Some (including Ferzan (2005) and Frowe (2010)) have aimed to resolve these failures by offering accounts on which an individual can incur an objective liability by being responsible (in the right sort of way) for another’s justified belief that he is objectively liable. Belief-based liability views either build in an external condition (aggressor culpability) and thus lose their claim to action-guidingness because defenders are not in a position to tell whether the condition is met, or ground aggressor liability in the defender’s beliefs, which yields the wrong results in Mere reasonable belief.
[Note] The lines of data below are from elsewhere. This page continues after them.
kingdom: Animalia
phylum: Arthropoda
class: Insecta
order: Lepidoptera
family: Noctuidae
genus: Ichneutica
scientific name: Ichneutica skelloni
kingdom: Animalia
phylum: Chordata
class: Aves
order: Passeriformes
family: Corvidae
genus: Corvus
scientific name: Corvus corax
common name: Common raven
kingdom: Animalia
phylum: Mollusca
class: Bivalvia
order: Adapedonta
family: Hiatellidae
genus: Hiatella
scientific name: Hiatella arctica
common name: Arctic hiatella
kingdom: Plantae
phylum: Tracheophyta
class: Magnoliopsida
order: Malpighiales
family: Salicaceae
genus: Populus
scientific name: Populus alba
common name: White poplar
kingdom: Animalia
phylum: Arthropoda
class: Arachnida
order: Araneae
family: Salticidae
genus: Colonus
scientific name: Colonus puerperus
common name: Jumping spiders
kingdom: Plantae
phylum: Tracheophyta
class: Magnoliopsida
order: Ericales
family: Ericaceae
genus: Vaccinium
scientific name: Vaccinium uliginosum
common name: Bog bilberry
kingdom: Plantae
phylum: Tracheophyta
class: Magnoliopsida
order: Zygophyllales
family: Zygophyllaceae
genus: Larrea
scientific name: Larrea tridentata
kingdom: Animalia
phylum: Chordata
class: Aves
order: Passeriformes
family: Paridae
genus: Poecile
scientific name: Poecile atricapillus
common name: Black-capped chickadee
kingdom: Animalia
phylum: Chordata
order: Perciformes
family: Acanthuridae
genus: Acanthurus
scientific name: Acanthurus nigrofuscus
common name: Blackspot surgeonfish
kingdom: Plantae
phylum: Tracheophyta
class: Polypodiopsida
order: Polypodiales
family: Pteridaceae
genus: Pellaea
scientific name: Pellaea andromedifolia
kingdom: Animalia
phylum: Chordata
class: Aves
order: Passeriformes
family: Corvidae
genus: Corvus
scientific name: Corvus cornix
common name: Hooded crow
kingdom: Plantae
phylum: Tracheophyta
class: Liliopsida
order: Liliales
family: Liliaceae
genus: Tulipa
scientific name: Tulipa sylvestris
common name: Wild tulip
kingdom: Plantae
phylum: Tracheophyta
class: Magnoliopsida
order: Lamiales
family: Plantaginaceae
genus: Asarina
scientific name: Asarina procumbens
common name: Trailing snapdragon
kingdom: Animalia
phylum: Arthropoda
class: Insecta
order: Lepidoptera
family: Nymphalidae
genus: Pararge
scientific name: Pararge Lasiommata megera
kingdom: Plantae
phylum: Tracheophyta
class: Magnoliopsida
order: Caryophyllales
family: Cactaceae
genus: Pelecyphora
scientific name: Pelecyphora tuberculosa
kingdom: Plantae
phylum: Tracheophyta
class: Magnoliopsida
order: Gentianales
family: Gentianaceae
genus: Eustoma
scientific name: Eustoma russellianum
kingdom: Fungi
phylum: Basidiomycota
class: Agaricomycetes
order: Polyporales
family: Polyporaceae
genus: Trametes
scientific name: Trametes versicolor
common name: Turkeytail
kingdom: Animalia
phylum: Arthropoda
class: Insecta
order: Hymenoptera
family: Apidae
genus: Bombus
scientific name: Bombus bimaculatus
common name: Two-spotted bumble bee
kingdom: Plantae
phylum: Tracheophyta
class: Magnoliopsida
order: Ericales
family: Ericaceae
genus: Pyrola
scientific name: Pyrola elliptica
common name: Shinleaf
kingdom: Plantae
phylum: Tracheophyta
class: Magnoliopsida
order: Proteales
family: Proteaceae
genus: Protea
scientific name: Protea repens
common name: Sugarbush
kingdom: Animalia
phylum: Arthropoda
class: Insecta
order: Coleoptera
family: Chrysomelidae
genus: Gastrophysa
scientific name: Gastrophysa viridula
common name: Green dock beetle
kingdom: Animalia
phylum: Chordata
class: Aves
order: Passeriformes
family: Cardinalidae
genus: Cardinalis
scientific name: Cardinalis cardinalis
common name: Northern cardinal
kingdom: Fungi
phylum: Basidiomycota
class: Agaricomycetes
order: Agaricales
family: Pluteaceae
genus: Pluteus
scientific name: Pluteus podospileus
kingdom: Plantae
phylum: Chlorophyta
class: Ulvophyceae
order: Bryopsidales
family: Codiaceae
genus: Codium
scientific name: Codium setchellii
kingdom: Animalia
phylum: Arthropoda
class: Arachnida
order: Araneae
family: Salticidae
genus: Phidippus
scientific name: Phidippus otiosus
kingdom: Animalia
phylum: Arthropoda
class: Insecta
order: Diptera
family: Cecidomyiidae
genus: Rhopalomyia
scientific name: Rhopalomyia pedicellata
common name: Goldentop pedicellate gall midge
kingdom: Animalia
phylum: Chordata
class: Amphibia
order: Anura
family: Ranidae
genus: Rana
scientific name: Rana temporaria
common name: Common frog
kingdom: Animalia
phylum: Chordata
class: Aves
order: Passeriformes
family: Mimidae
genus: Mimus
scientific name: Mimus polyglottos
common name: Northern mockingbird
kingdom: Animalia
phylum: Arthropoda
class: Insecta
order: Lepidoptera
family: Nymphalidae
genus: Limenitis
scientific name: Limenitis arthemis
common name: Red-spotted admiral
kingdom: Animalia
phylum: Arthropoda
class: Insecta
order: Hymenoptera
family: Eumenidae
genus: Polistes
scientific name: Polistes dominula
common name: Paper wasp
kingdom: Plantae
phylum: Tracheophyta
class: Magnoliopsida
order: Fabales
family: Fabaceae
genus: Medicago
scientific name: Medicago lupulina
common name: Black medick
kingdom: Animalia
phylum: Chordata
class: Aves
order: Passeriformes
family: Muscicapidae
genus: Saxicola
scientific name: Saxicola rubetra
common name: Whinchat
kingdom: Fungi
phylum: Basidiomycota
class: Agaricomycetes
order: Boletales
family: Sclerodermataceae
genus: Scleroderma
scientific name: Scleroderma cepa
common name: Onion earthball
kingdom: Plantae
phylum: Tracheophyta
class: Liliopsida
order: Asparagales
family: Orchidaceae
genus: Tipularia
Liability accounts share a general flaw: in grounding the permissibility of defensive harm in S’s liability, they either generate permissions that are intuitively too restrictive (failing to permit reasonable mistakes), or else attach apparently disproportionate costs to merely causing someone to falsely believe that they are under threat.
Treating the cases instead as simply justified infringements of Apparent Aggressor’s rights is strained and ad hoc unless supplemented by a more explanatory theory. Unlike genuine defense cases, mistaken defenders are not forced to choose between their own life and the aggressor’s, and it is unlikely that the good of action-guidance is great enough to justify Defender in killling the apparent aggressor. Even if it does deliver this result, there is reason to worry that the account will over-generate, granting defensive permissions in Mere reasonable belief as well. Finally, even if the account can secure the right permission profile, it is non-explanatory: the permission is no longer linked in the right sort of way to anything the apparent aggressor did to become vulnerable to such infringement.
So, if we’re convinced that action-guidingness and the mistaken defender are important things for a theory of defense to accommodate, we need to look beyond these presently available accounts for a theory (or extension) that can play that role.
[1] Ferzan, K. (2005). Justifying self-defense. Law and Philosophy, 24(6):711–749; Frowe, H. (2010). A practical acount of self-defence. Law and Philosophy, 29(3):245–272; Lazar, S. (2012). Necessity in self-defense and war. Philosophy and Public Affairs, 40(1):3–44.
[2]This particular case appears in Frowe 2010; Ferzan 2005, McMahan 2005 and Tadros 2011 discuss very similar cases. (McMahan, J. (2005). The basis of moral liability to defensive killing. Philosophical Issues, 15(1):386–405; Tadros, V. (2011). The Ends of Harm. Oxford University Press.).
[3]Close parallels to this case occur in McMahan ( (2011). Who is liable to be killed in war? Analysis, (71):544–59.) and Ferzan (The bluff. (ms)).
[4] Thomson, J. J. (1991). Self-defense. Philosophy and Public Affairs, 20(4):283–310; Uniacke, S. (1994). Permissible Killing: The Self-defence justification of homicide. Cambridge University Press.
[5] Otsuka, M. (1994). Killing the innocent in self-defense. Philosophy and Public Affairs, 23(1):74–94; McMahan, J. (1994). Self-defense and the problem of the innocent attacker. Ethics, 104:252–290; McMahan, J. (2009). Killing in War. Oxford University Press.